便秘より軟便っぽい方が多いのも特徴です。
お腹の腹圧が高い状態が持続していると徐々に形質が増えていくことがあります。
憩室ができるとその部分の大腸の柔軟性が低下するため、沢山の憩室ができるとその部分の腸が硬くなるという事になります。
腸が硬くなると、そこを通った便が細くなったり、今までより排便がしにくくなったりもします。
症状をあげるとするならば、
- 便通異常
- 腹部膨満感
- 下血
- 下腹部痛
大腸憩室・胆石・食道裂孔ヘルニアは合併しやすく、さらに肥満であると合併しやすくなります。
大腸憩室の検査
大腸内視鏡検査・腹部CTを行います
憩室を見つけるためにと言うよりも、別の理由で内視鏡を行った際に偶然見つかることが多いです。また大腸憩室を定期的に観察することも必要ありませんので、一度診断がついたら憩室をみるという理由で大腸内視鏡を行う事はありません。
大腸憩室の治療
大腸憩室を根本的に治療することはできません。手術で腸を切除することもありますが、憩室炎が重症化したなどのかなり珍しいケースになります。大腸憩室そのものはあまり強い症状を起こさないため、出血や憩室炎などが起こらない限り積極的な治療を行う事は少ないです。
憩室そのものの治療というより、憩室ができやすい方は他の腹部膨満感、腹部違和感などの腹部症状が出現することがあるので、必要があればその症状の治療を行います。
大腸憩室の合併症
大腸憩室炎
大腸憩室炎とは
そとに飛び出した憩室のなかで細菌が繁殖して炎症を起こすことがあります。
- 中年~高齢者
- 普段から便秘気味の人
- 大腸憩室のある人
- 大腸憩室炎の既往のある人
がなりやすいです。
大腸憩室炎の症状
- 下腹部痛
- 圧痛
- 軽度の発熱(細菌感染症のため)
大腸憩室炎の検査
血液検査、腹部CT、
大腸内視鏡検査は圧痛部位に憩室を認められれば有用だが、急性期には穿孔などの危険性があるため、炎症がおちついてから行います。
大腸憩室炎の治療
- 保存的治療(絶食・補液・抗菌薬・抗生物質など)
- 外科的治療(手術)
再発防止のため
治癒後、高繊維食と便通のコントロールを指導します。
再発を繰り返す場合は、手術も検討しましょう。
大腸憩室出血
大腸憩室出血とは
大腸の壁は血管が通っている部分が最も弱いため、血管ごと外に飛び出してしまいます。
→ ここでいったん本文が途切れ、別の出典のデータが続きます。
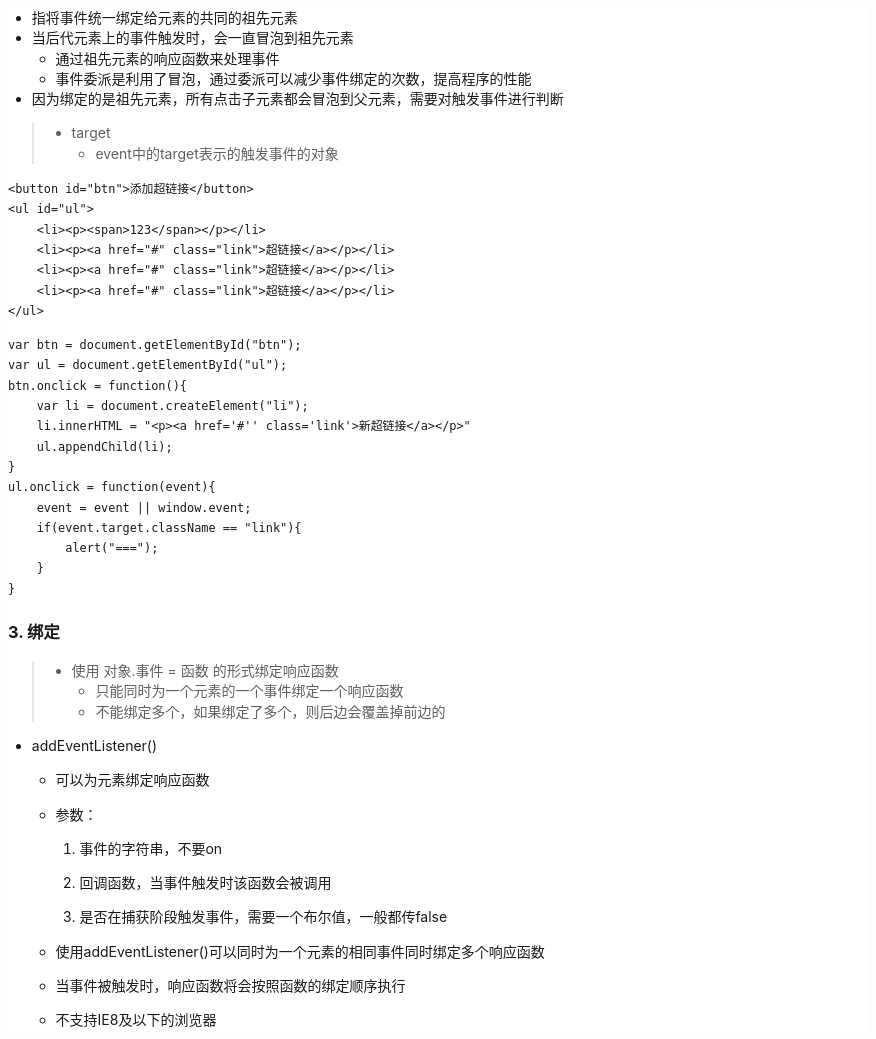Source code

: - 指将事件统一绑定给元素的共同的祖先元素
- 当后代元素上的事件触发时，会一直冒泡到祖先元素
  - 通过祖先元素的响应函数来处理事件
  - 事件委派是利用了冒泡，通过委派可以减少事件绑定的次数，提高程序的性能
- 因为绑定的是祖先元素，所有点击子元素都会冒泡到父元素，需要对触发事件进行判断

> - target
>   - event中的target表示的触发事件的对象

```
<button id="btn">添加超链接</button>
<ul id="ul">
	<li><p><span>123</span></p></li>
	<li><p><a href="#" class="link">超链接</a></p></li>
	<li><p><a href="#" class="link">超链接</a></p></li>
	<li><p><a href="#" class="link">超链接</a></p></li>
</ul>
```

```
var btn = document.getElementById("btn");
var ul = document.getElementById("ul");
btn.onclick = function(){
	var li = document.createElement("li");
	li.innerHTML = "<p><a href='#'' class='link'>新超链接</a></p>"
	ul.appendChild(li);
}
ul.onclick = function(event){
	event = event || window.event;
	if(event.target.className == "link"){
		alert("===");
	}
}
```

### 3. 绑定

> - 使用 对象.事件 = 函数 的形式绑定响应函数
>   - 只能同时为一个元素的一个事件绑定一个响应函数
>   - 不能绑定多个，如果绑定了多个，则后边会覆盖掉前边的

- addEventListener()

  - 可以为元素绑定响应函数

  - 参数：

    1. 事件的字符串，不要on

    2. 回调函数，当事件触发时该函数会被调用
    3. 是否在捕获阶段触发事件，需要一个布尔值，一般都传false

  - 使用addEventListener()可以同时为一个元素的相同事件同时绑定多个响应函数

  - 当事件被触发时，响应函数将会按照函数的绑定顺序执行

  - 不支持IE8及以下的浏览器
飛び出すことで壁は薄くなり、そこに血管が通っているため出血もしやすいという事になります。高齢者、大腸憩室出血の既往がある人に多いです。
一般的には緊急性が高いケースはそれほど多くないため、慌てずに受診をしましょう。
大腸憩室出血の症状
- 無痛性の出血
- 血便
大腸憩室出血の検査
大腸内視鏡検査
憩室からの出血が認められます。
大腸憩室出血の治療
1. 出血が少量で自然止血している場合(安静にして自然に止血)
→保存的治療(安静、絶食、補液など)
2. 内視鏡検査で出血点が分かった場合
→大腸内視鏡検査で止血
3. 出血が多量で、内視鏡的止血が困難な場合
→血管造影を行い、責任血管に対して経カテーテル的動脈塞栓術(TEA)を行います。ご自宅の近くの病院に紹介状を書きます。